━━━ BAGIAN TEKS

Kelompok Kriminal Bersenjata
KKB Klaim Didukung Masyarakat, Pendeta Jupinus Membantah: Justru Warga Diteror, Gadis Muda Diperkosa
Kehadiran TNI-Polri ini, kata Pendeta Jupinus Wama, tentunya akan membawa harapan baru bagi keamanan dan kemajuan Papua.
WARTAKOTALIVE.COM, JAKARTA-- Klaim bahwa kelompok kriminal bersenjata (KKB) di wilayah pegunungan Papua mendapatkan dukungan masyarakat untuk mewujudkan Papua merdeka tidak sepenuhnya benar.
Faktanya, di lapangan sebagian warga justru menjadi korban kekejaman kelompok kriminal ini.
Sudah banyak warga melaporkan tindakan keji yang dilakukan kelompok tersebut.
Kelompok itu melakukan aksi teror dan membunuh siapa saja yang dianggap menghalangi aksi mereka dalam memberontak.
Argumentasi tersebut terbantahkan saat Pendeta Jupinus Wama angkat suara soal kebiadapan yang dilakukan KKB khususnya di wilayah Beoga, Kabupaten Intan Jaya, Papua.
Baca juga: Wakil Komandan Perang KKB Wilayah Sorong Tewas Keracunan Air Mineral, Ada Konflik Internal?

━━━━━━
━━━ CATATAN TERSEDIA

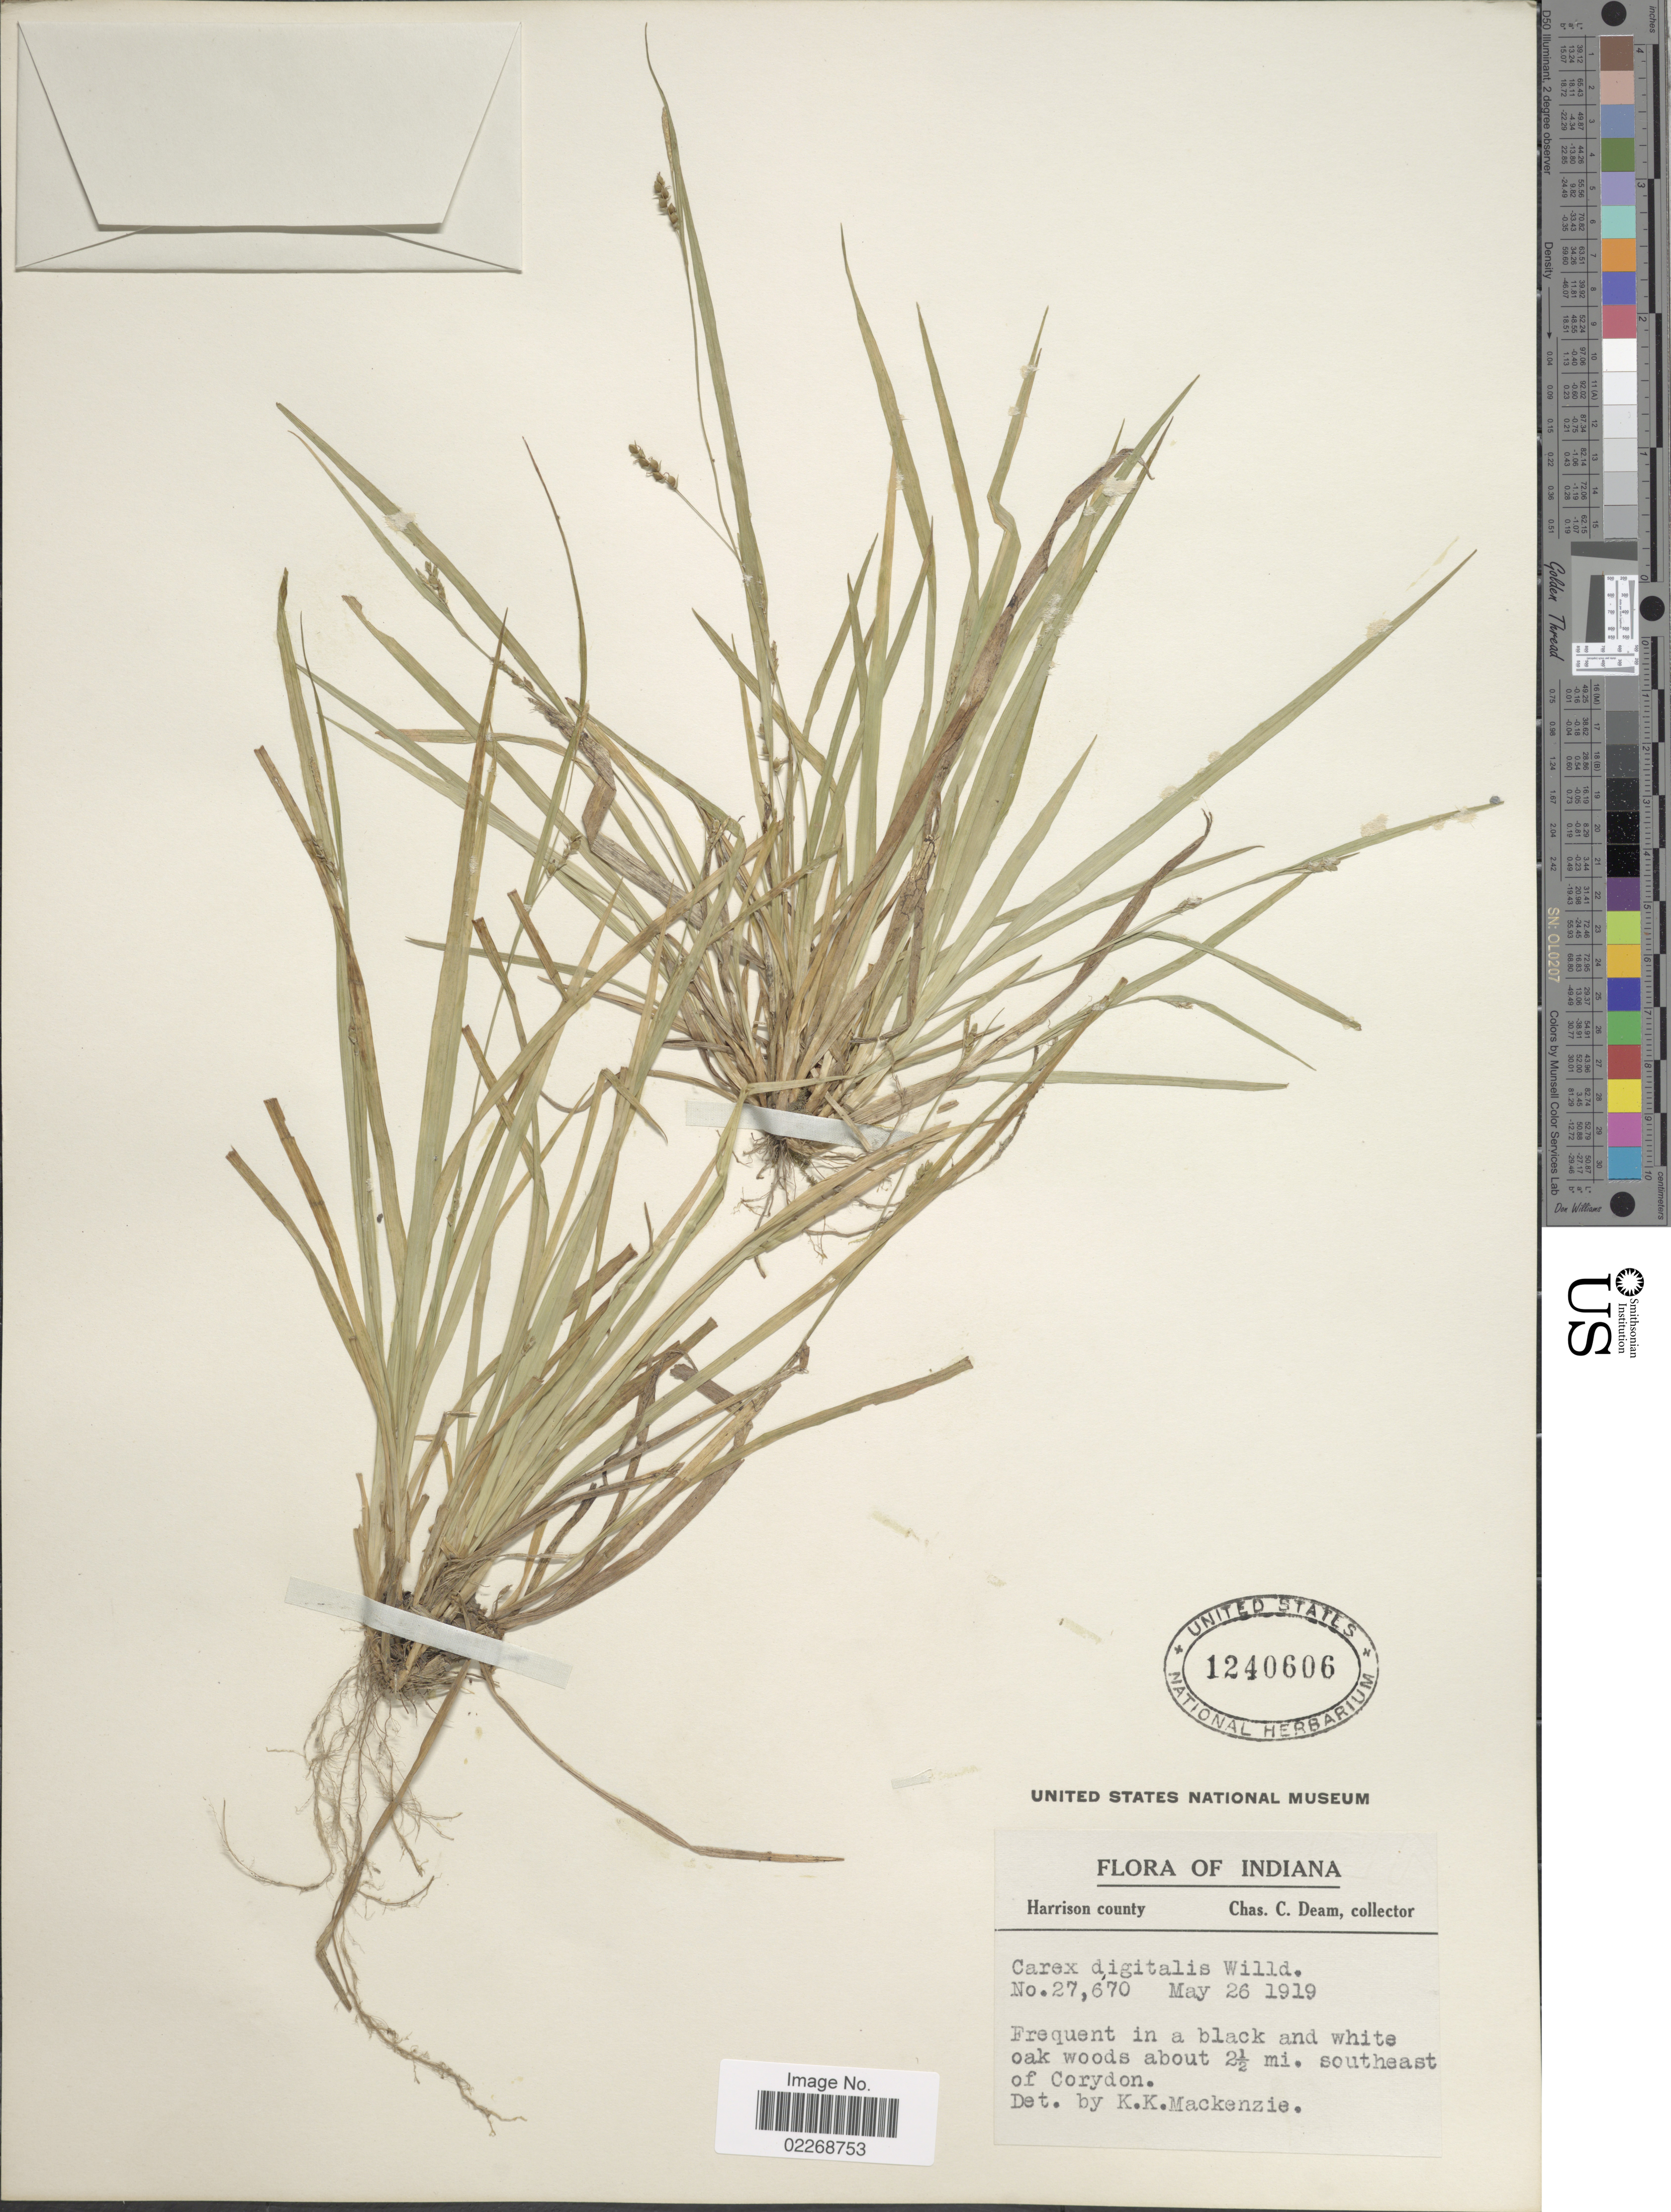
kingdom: Plantae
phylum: Tracheophyta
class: Liliopsida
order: Poales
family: Cyperaceae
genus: Carex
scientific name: Carex digitalis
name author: Willd.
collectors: C. C. Deam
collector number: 27670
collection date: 1919-05-26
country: United States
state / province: Indiana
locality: Harrison county. Frequent in a black and white oak woods about 2½ mi. southeast of Corydon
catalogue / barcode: US 1240606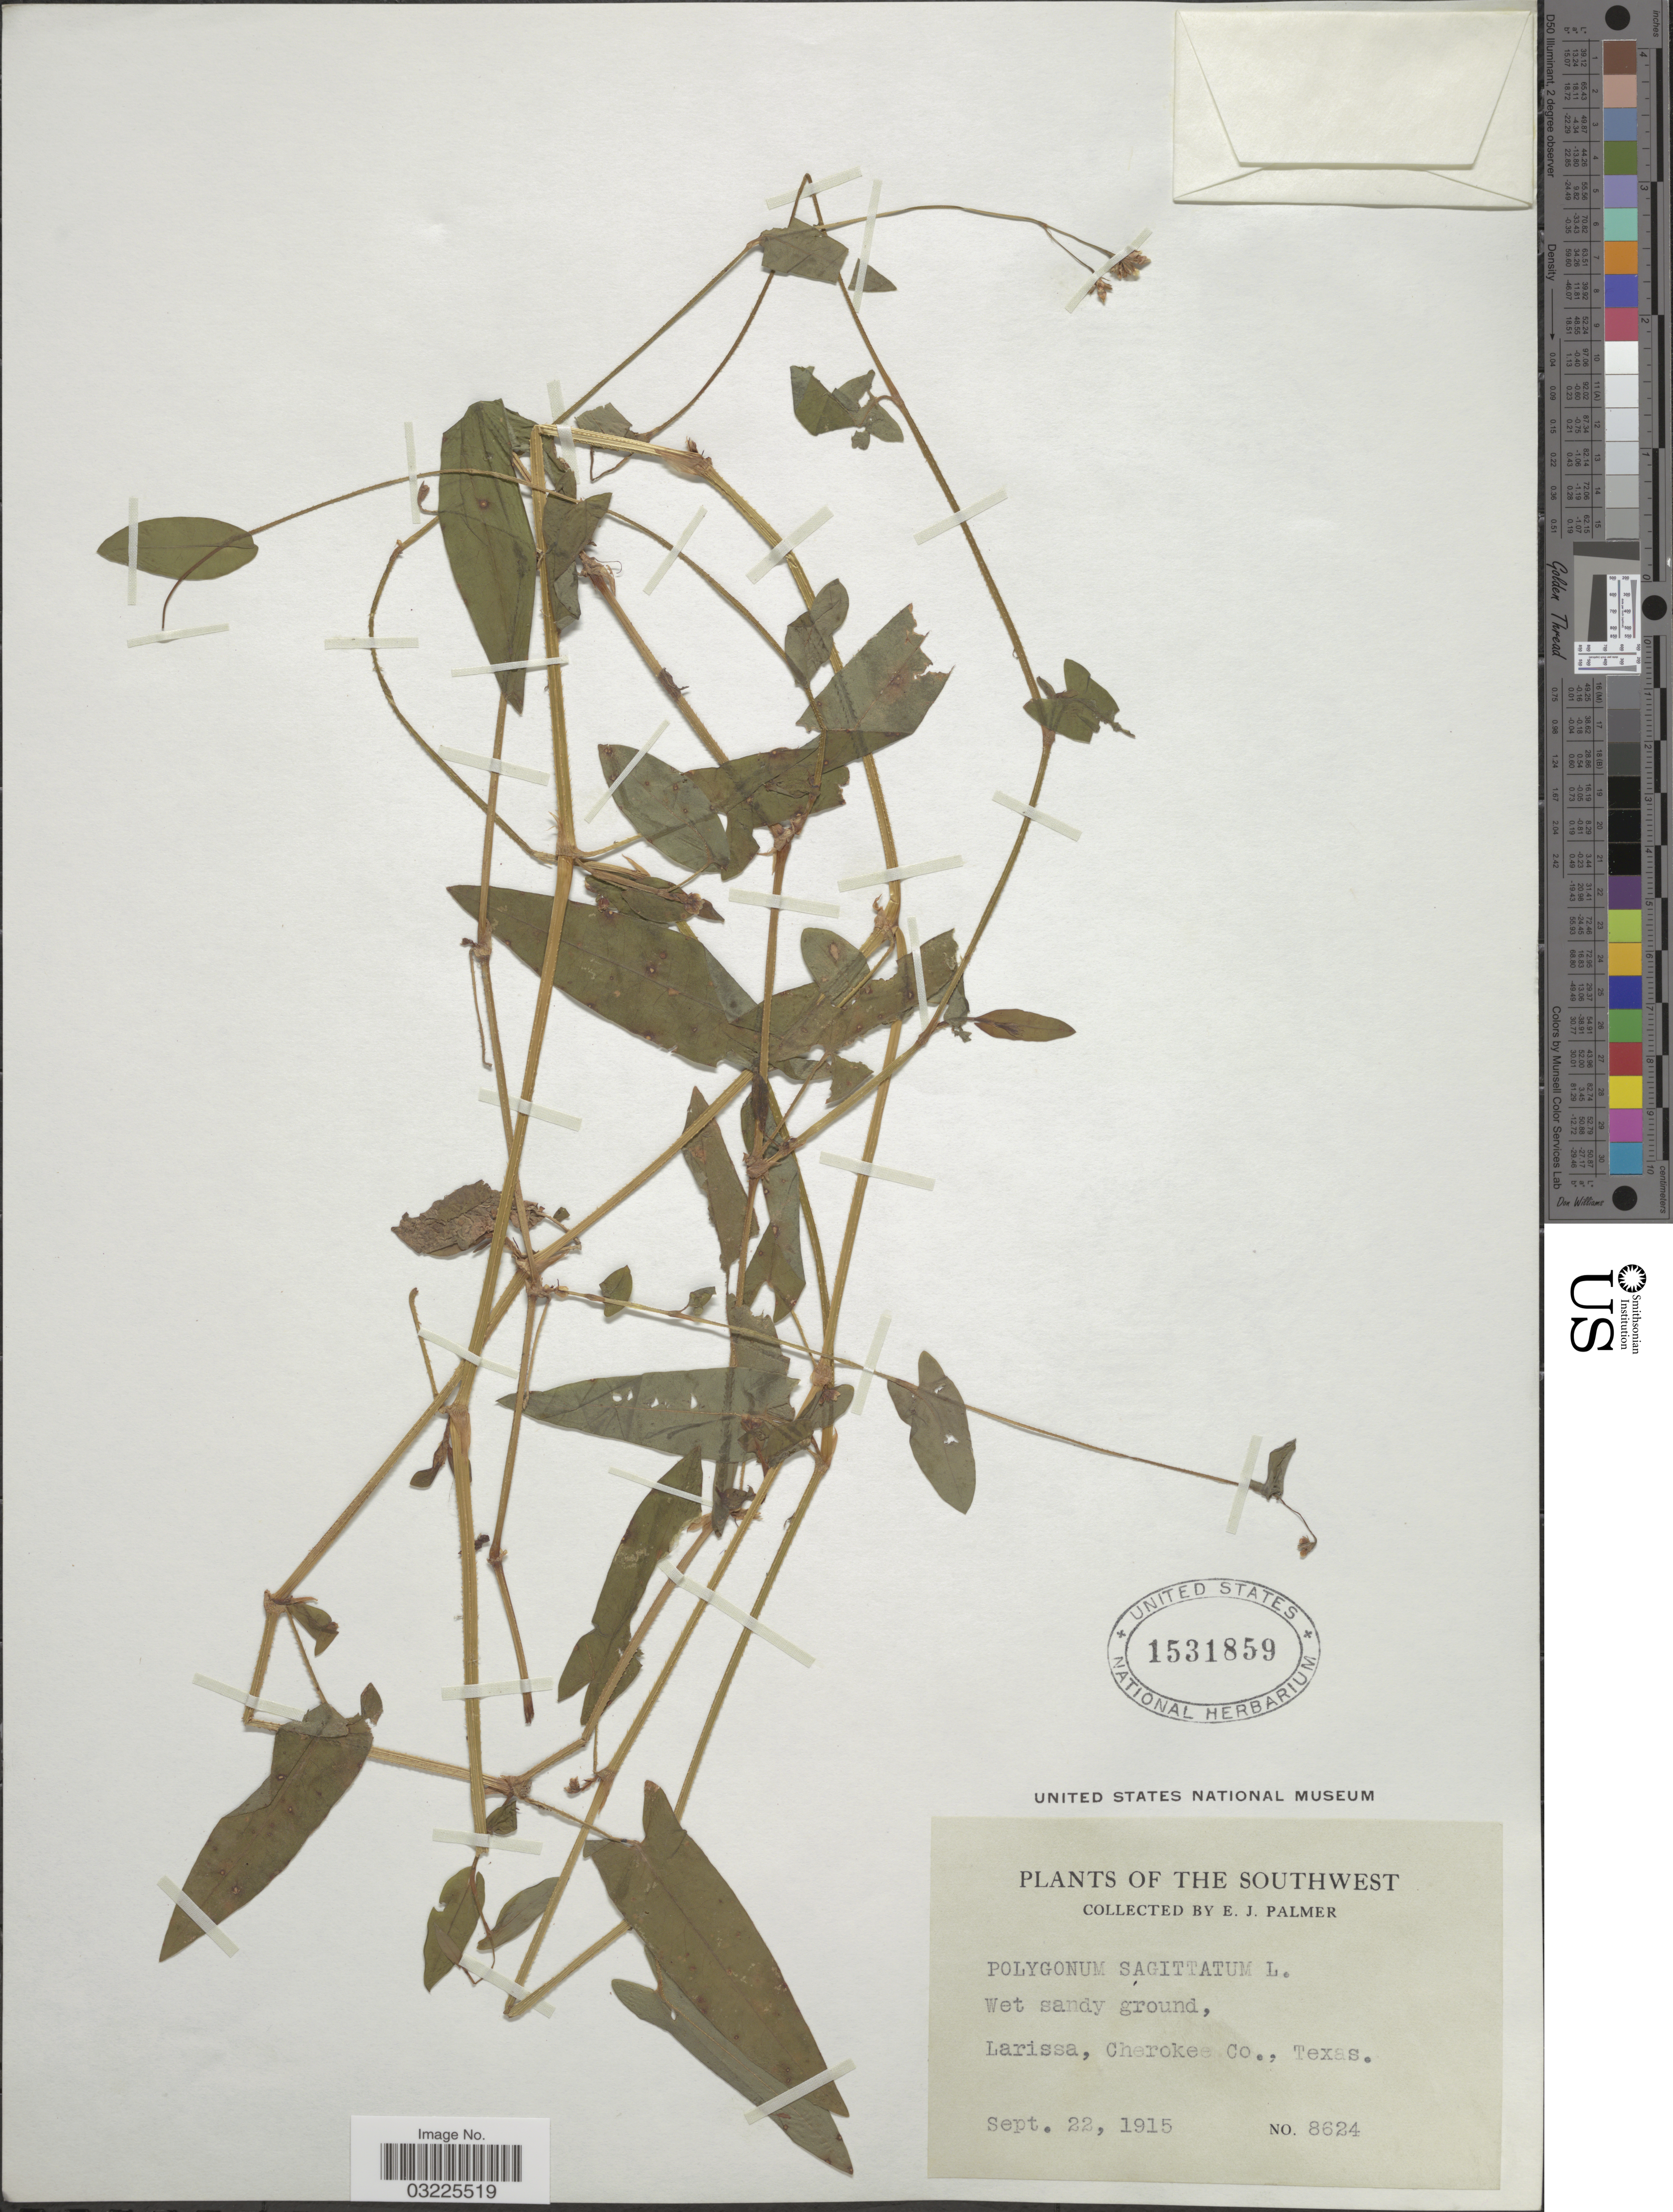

━━━━━━

- **PETUNJUK 1**: Tentukan apakah setiap pernyataan berikut sesuai dengan teks tentang KKB di Papua: (a) klaim dukungan masyarakat terhadap KKB sepenuhnya benar; (b) berita ini berasal dari WARTAKOTALIVE.COM, Jakarta; (c) belum ada warga yang melaporkan tindakan kelompok tersebut. Jawab ya atau tidak untuk masing-masing, disertai kutipan persis dari teks yang menjadi penentunya.
- **PETUNJUK 2**: Tuntaskan bagian berikutnya dari teks tentang KKB di Papua, dimulai setelah kalimat terakhir yang ditampilkan.
Catatan di atas tidak digunakan di sini.

- **JAWABAN TERTULIS 1**:
(a) Tidak: "tidak sepenuhnya benar."
(b) Ya: "WARTAKOTALIVE.COM, JAKARTA--"
(c) Tidak: "Sudah banyak warga melaporkan tindakan keji yang dilakukan kelompok tersebut."

- **JAWABAN TERTULIS 2**:
Kata Pendeta Jupinus Wama, KBB tak hanya menyerang TNI-Polri tetapi juga menyasar siapa saja yang baginya menghalang-halangi apa yang hendak dilakukan.
Tak hanya remaja, pemuda dan orang dewasa, tetapi anak-anak tak berdosa, juga diperlakukan sama kejamnya.
Bahkan anak-anak gadis dan anak-anak dibawah umur direnggut kehormatannya oleh para pria yang tergabung dalam kelompok tersebut.
Pendeta Jupinus Wama diketahui sudah lama memberikan pelayanan kepada umat di Distrik Beoga.
Dalam masa pelayanan itulah, Pendeta Jupinus Wama menemukan banyak masalah yang membelenggu masyarakat setempat.
Dia mengungkapkan bahwa tak sedikit anak perempuan dan anak di bawah umur di wilayah itu jadi korban perbuatan tak senonoh KKB.
Baca juga: Satgas Operasi Damai Cartenz Tembak Mati Pimpinan KKB Papua Toni Tabuni, Pernah Bakar Bandara
Anak-anak perempuan dan umumnya di bawah umur, dirudapaksa oleh para pria yang muncul dari semak belukar.
Selama ini, ungkap sang pendeta, ia bersama tokoh masyarakat tak bisa lagi mengatasi masalah yang satu ini.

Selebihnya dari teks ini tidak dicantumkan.